Some months ago I wrote a couple of posts about “Sure signs your hotel was designed by people who never stay in hotels”. You can relive all the fun here, and here. After my recent stay at the Shraton Four Points in Quebec City, I’ve discovered another “sure sign”. This is a new hotel and frankly, they’ve done a pretty good job dealing with many of the issues I outlined in my posts above. While the ubiquitous foam blankets are still there and the heating system blows hot air at you while sleeping and one of the TV remotes didn’t work properly, all-in-all they’ve obviously been listening to their customers. But here’s a good one.
The spanking new bathroom has a wonderful modern deep tub. Unfortunately it is constructed using some new “thin wall” technology because it has virtually no rim! There is nowhere to stand a bottle of shampoo, a razor, or anything else one is likely to bring into a bath or shower!
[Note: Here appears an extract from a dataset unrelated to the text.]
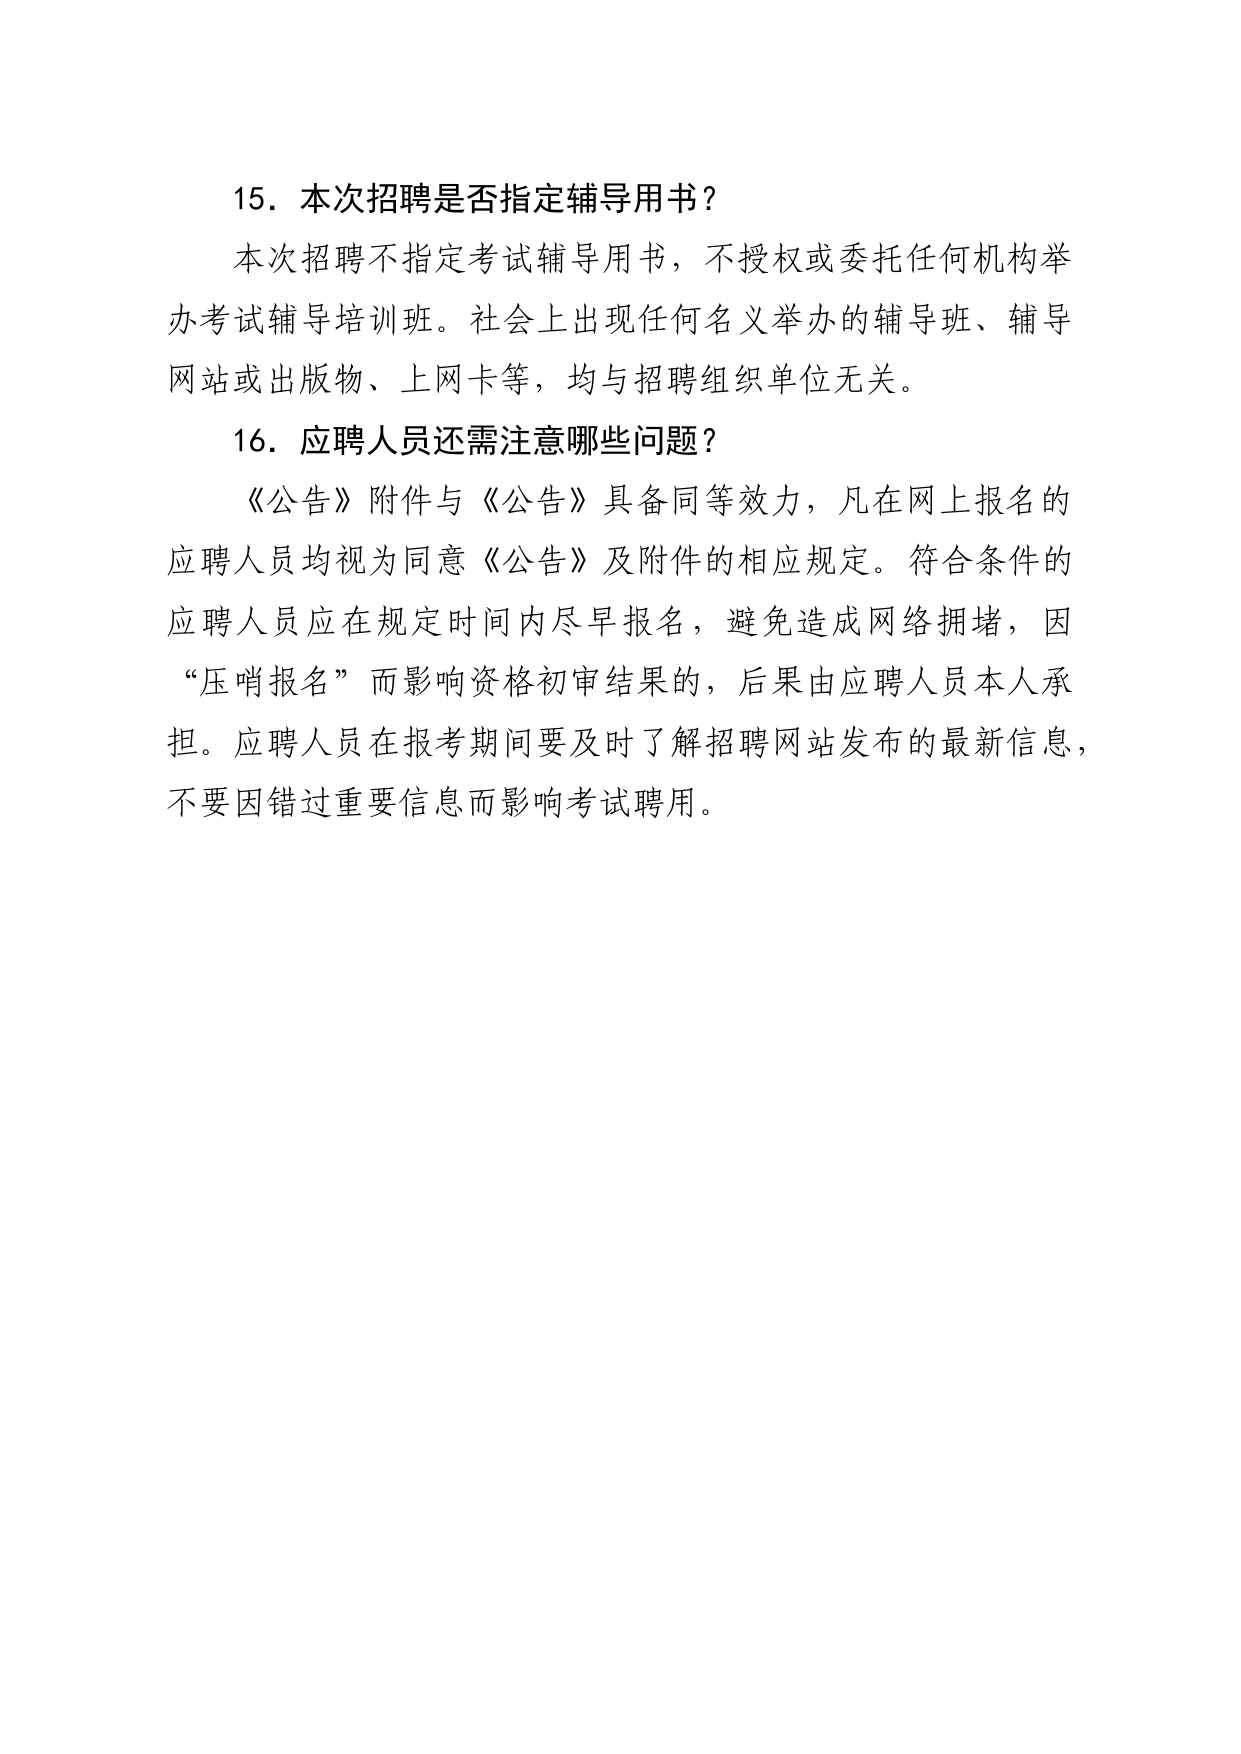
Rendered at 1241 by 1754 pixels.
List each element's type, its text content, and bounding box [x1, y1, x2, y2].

There are no soap inserts in the wall, and not even a hanging holder (it might spoil the designer look). I had to literally throw all my stuff into the bottom of the tub and dance around it while I showered, fumbling in the water at my feet to find one of the floating plastic bottles as needed. As a shower-shaver this was even doubly frustrating since having a razor floating by your toes isn’t exactly the safest option.
Anyway….if only I were Emperor of the World…then everything would be perfect. Or as my wife likes to say when she reads my posts….”Get off your soapbox!”